Slack shares are a third below the price where they debuted on the New York Stock Exchange in June. Chief executive Stewart Butterfield on listing day © Reuters

Wall Street’s hopes that the work messaging service Slack would be one of the few direct beneficiaries of the coronavirus crisis evaporated on Thursday, as the company issued cautious guidance about its near-term prospects and its shares plunged.

Stewart Butterfield, chief executive, said on a call with analysts that the company’s service was being used more actively by remote workers, but also warned of “potential hesitation” from new customers about paying for the service. “At this time we don’t have a clear idea of the net impact . . . on our business,” he said.

Slack’s wariness about its prospects wiped 20 per cent from its shares in after-market trading, after a fall of almost 10 per cent during the stock market rout earlier in the day. The slump was in stark contrast to the market fortunes of video conferencing company Zoom, whose shares have risen 60 per cent this year on a belief that many more people working from home, or WFH, will turn to video meetings.

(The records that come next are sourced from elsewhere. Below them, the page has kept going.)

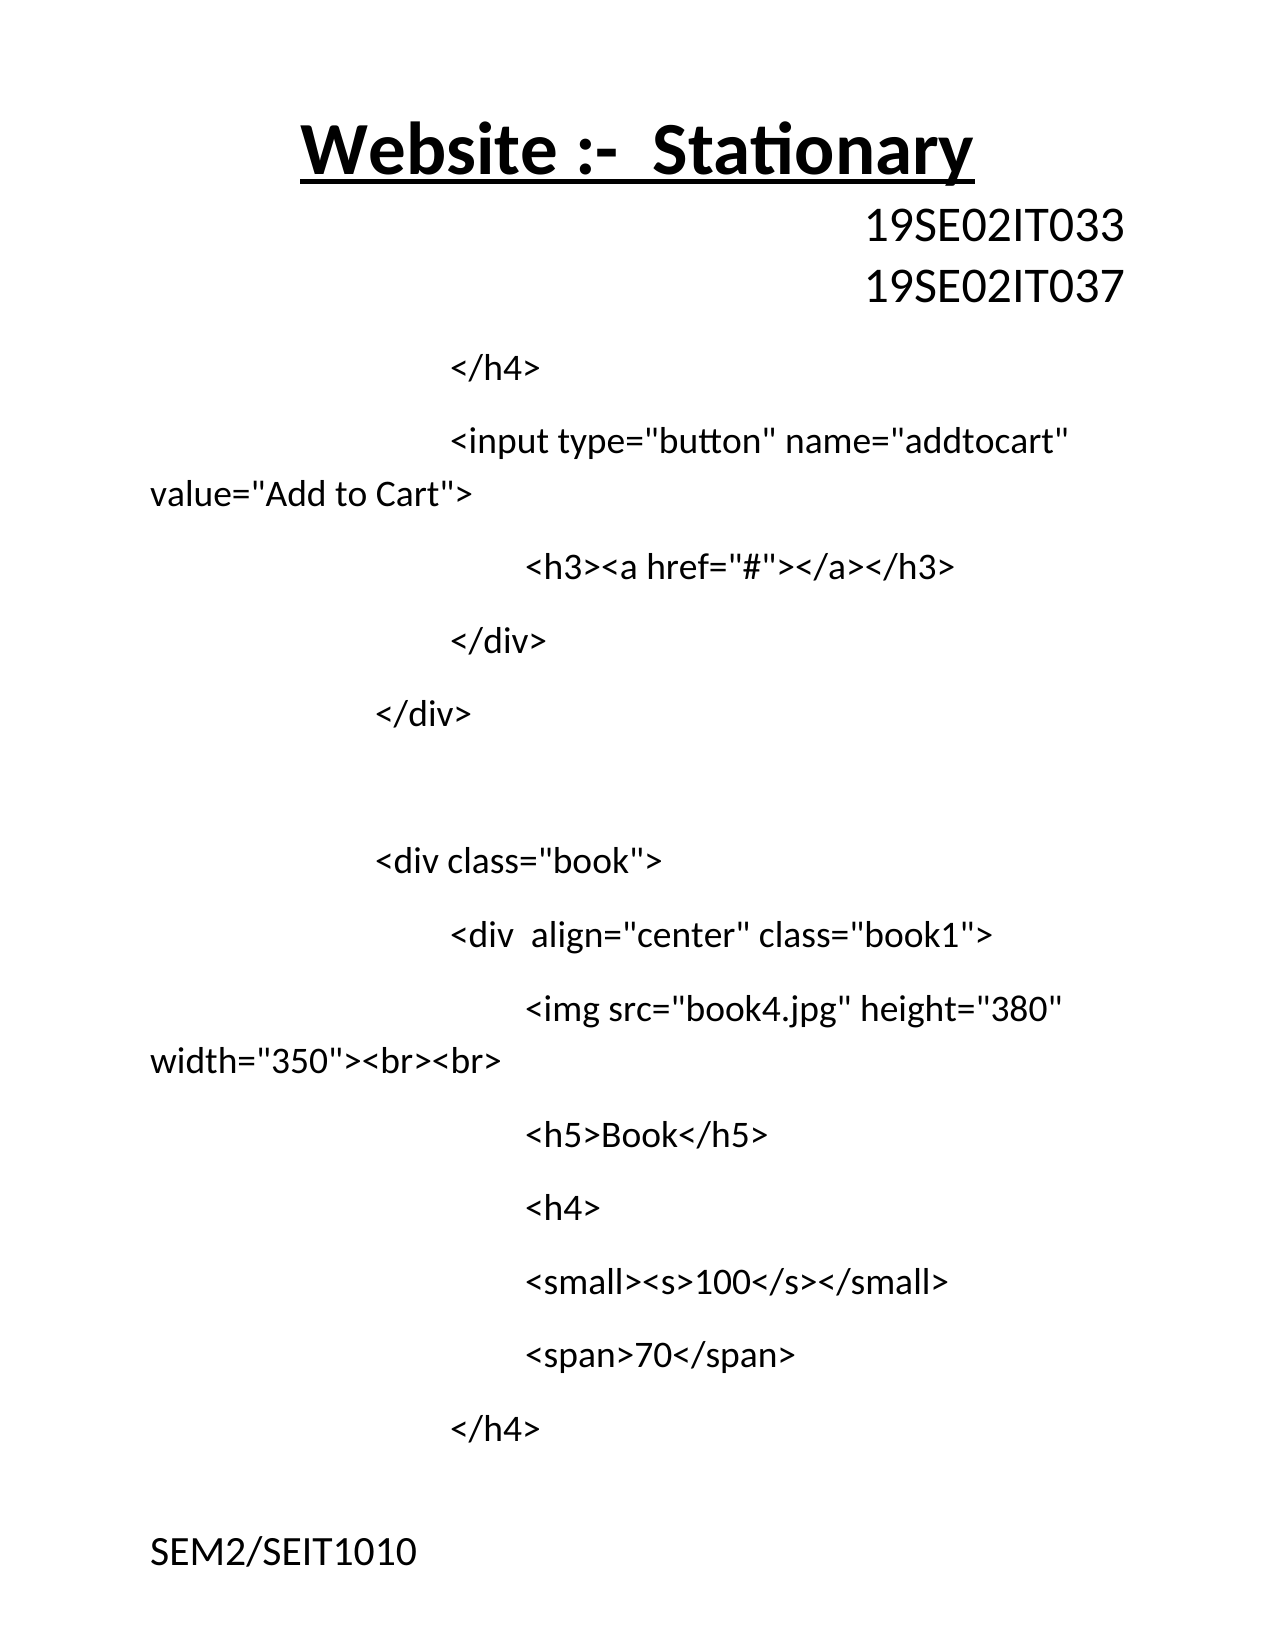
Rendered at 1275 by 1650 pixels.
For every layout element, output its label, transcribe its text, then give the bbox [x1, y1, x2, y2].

text <div align="center" class="book1"> [150, 911, 1125, 957]
text <img src="book4.jpg" height="380" width="350"><br><br> [150, 984, 1125, 1083]
text <input type="button" name="addtocart" value="Add to Cart"> [150, 417, 1125, 516]
text <div class="book"> [150, 837, 1125, 883]
text <span>70</span> [150, 1331, 1125, 1377]
text <h3><a href="#"></a></h3> [150, 543, 1125, 589]
text <h4> [150, 1184, 1125, 1230]
text </h4> [150, 343, 1125, 389]
text </div> [150, 617, 1125, 663]
text </h4> [150, 1405, 1125, 1451]
text <small><s>100</s></small> [150, 1258, 1125, 1304]
text </div> [150, 690, 1125, 736]
text <h5>Book</h5> [150, 1111, 1125, 1157]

Like Zoom, which reported earnings last week, Slack said it had seen a surge in users of the free version of its service in recent weeks as the pandemic has disrupted normal working. Both companies rely on attracting new users with a limited free service before selling a fuller version to their employers.

“The headline is, there’s just a massive outpouring of interest on the customer side,” Mr Butterfield said. He added that the initial interest “takes time to filter down” and translate into solid business deals, making it “difficult to predict” how much of the rise in traffic would turn into extra revenue for the company later on.

Concern that companies would delay purchases has made Slack more cautious in its near-term financial guidance while remaining more positive with its full-year forecast, said Allen Shim, chief financial officer. “We’re just trying to reflect a bit more uncertainty we’re seeing in the macro environment,” he said.

Mr Butterfield acknowledged that video conferencing services were a more direct beneficiary of the boom in working from home, adding: “In-person meetings are being replaced by video calls.” But he claimed that Slack’s group messaging service, which was designed to increase the productivity of teams of workers, would also benefit from the growth in remote working.

At $17 in after-market trading on Wednesday, Slack’s shares were changing hands about a third below the $26 at which they debuted on Wall Street in its direct listing last year.